A six-party opposition coalition has chosen a provincial mayor with no party affiliation to take on Hungarian Prime Minister Viktor Orban in the 2022 parliamentary elections, final results of a primary vote show.
Peter Marki-Zay, the 49-year-old conservative mayor of Hodmezovasarhely, received 56.7 percent of the vote to beat social democrat Klara Dobrev with 43.3 percent, the primary election commission reported early on October 18.
The primary was organized by a six-party opposition alliance formed last year in an effort to put forth a single candidate that could defeat Orban.
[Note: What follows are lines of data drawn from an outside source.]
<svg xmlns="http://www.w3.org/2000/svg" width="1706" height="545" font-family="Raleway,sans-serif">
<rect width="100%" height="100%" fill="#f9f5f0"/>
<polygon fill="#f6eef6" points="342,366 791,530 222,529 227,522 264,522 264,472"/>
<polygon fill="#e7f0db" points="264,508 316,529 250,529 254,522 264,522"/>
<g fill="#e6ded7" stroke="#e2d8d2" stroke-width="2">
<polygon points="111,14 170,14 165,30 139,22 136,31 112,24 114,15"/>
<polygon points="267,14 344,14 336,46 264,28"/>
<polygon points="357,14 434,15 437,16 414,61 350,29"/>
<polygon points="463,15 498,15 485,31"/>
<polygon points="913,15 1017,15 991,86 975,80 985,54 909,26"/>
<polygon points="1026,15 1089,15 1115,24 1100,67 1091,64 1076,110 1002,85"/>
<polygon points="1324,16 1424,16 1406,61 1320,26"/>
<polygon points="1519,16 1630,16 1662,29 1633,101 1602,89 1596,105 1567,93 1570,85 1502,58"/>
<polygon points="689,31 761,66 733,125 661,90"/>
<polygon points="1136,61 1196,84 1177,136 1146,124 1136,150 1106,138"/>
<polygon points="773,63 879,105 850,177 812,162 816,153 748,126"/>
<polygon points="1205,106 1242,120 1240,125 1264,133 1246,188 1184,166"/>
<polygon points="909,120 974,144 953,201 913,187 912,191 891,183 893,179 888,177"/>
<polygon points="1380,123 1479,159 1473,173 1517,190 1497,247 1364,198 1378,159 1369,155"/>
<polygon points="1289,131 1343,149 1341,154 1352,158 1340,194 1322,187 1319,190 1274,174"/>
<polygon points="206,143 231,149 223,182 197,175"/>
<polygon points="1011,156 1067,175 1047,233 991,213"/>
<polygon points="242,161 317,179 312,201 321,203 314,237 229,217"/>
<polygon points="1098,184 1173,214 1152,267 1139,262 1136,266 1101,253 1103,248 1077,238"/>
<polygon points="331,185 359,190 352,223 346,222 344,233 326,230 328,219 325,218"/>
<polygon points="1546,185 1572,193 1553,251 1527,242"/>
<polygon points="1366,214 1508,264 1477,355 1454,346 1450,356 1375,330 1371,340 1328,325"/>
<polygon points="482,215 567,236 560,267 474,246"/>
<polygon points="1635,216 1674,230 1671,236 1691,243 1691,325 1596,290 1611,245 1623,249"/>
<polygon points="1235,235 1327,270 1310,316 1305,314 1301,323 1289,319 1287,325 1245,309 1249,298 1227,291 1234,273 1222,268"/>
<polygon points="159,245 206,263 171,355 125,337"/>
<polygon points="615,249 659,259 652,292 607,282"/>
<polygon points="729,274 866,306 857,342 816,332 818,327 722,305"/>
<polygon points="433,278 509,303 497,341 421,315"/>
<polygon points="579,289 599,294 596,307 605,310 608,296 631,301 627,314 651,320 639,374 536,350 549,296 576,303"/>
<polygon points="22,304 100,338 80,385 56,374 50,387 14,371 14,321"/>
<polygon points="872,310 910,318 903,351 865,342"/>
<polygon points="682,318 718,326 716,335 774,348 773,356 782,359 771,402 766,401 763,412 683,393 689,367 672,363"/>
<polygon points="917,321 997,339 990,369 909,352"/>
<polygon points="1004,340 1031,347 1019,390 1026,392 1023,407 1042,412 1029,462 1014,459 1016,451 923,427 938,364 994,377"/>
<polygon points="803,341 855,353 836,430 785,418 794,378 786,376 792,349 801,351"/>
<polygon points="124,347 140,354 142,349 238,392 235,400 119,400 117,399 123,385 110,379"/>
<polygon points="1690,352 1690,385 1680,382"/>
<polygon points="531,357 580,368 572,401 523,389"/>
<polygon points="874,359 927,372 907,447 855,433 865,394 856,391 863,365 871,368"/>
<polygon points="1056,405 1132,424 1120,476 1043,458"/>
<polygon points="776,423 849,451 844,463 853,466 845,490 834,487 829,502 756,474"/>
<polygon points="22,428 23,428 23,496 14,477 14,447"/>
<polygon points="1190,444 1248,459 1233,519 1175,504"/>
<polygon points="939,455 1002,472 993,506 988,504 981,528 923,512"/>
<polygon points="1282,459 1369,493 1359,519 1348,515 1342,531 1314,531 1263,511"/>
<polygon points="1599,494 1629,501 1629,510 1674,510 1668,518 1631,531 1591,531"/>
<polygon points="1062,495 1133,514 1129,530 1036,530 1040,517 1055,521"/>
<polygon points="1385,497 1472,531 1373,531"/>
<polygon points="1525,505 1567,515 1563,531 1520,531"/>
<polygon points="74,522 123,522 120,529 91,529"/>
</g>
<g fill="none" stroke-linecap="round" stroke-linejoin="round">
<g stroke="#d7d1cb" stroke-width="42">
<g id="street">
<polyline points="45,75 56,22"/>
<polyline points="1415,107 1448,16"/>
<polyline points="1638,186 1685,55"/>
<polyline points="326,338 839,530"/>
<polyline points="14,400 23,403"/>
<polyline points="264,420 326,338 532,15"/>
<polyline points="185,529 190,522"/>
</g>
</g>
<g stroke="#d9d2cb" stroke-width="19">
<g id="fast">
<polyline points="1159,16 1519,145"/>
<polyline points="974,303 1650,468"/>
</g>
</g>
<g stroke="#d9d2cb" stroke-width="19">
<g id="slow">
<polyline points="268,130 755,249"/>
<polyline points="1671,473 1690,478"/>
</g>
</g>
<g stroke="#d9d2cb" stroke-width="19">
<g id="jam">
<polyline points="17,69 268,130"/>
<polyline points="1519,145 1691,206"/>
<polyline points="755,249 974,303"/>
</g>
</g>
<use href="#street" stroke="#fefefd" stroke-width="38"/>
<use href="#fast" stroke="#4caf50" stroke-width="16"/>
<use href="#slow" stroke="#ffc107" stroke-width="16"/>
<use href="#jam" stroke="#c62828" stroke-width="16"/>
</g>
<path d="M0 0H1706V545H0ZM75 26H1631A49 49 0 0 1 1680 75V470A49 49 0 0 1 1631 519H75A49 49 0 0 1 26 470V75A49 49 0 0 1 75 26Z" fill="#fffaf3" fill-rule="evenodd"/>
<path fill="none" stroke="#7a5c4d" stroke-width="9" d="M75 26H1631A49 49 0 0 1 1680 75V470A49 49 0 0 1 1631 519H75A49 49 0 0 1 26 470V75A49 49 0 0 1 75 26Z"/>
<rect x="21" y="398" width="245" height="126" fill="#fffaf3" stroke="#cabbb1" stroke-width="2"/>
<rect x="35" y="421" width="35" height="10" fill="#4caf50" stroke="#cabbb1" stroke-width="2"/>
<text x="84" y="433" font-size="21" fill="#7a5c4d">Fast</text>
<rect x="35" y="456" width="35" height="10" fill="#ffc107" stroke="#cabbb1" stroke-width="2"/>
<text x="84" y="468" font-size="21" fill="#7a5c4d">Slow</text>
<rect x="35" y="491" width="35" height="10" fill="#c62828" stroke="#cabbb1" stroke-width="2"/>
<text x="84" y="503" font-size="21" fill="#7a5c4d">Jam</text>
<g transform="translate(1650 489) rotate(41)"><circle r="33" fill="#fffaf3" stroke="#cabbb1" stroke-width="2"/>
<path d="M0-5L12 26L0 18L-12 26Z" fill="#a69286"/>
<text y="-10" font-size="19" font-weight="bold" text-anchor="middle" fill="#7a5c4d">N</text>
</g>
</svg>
Five candidates took part in the first round of the primary last month.
"Today we also changed the opposition," said Marki-Zay.
"The way out is neither right nor left, only up," he said and added that he agreed with Dobrev, who said the cohesion of the opposition could not be destroyed.
Dobrev, in congratulating Marki-Zay, vowed to do everything she could to support him in the upcoming parliamentary election campaign.
The commission said 662,016 people cast ballots in the vote, a number considered high for a primary election.
Marki-Zay made it into the second-round ballot after Budapest Mayor Gergely Karacsony -- who took second in the first round of voting -- withdrew from the race.
During the campaign, Marki-Zay, a practicing Catholic and father of seven, argued that only he can appeal to both leftist voters and conservatives tired of Orban's often divisive policies.
Orban has served as prime minister since 2010.
An economist and engineer who lived in the United States and Canada for five years, Marki-Zay grabbed national attention in 2018 when he won the race to become the mayor of Hodmezovasarhely.
Located almost 200 kilometers southeast of the capital Budapest, Hodmezovasarhely has a population of about 40,000.
Until he surprisingly won that mayoral vote, the southern city was considered a stronghold of Orban's party, Fidesz.
Many critics, including from fellow EU members, accuse Orban of dismantling democracy in Hungary as well as allowing corruption to become pervasive and of disregarding the rule of law.
Still, the primary winner faces a tough fight against the autocratic Orban. But analysts said Marki-Zay could appeal to many religious and conservative voters while also presenting a viable candidate to more-liberal, urban Hungarians.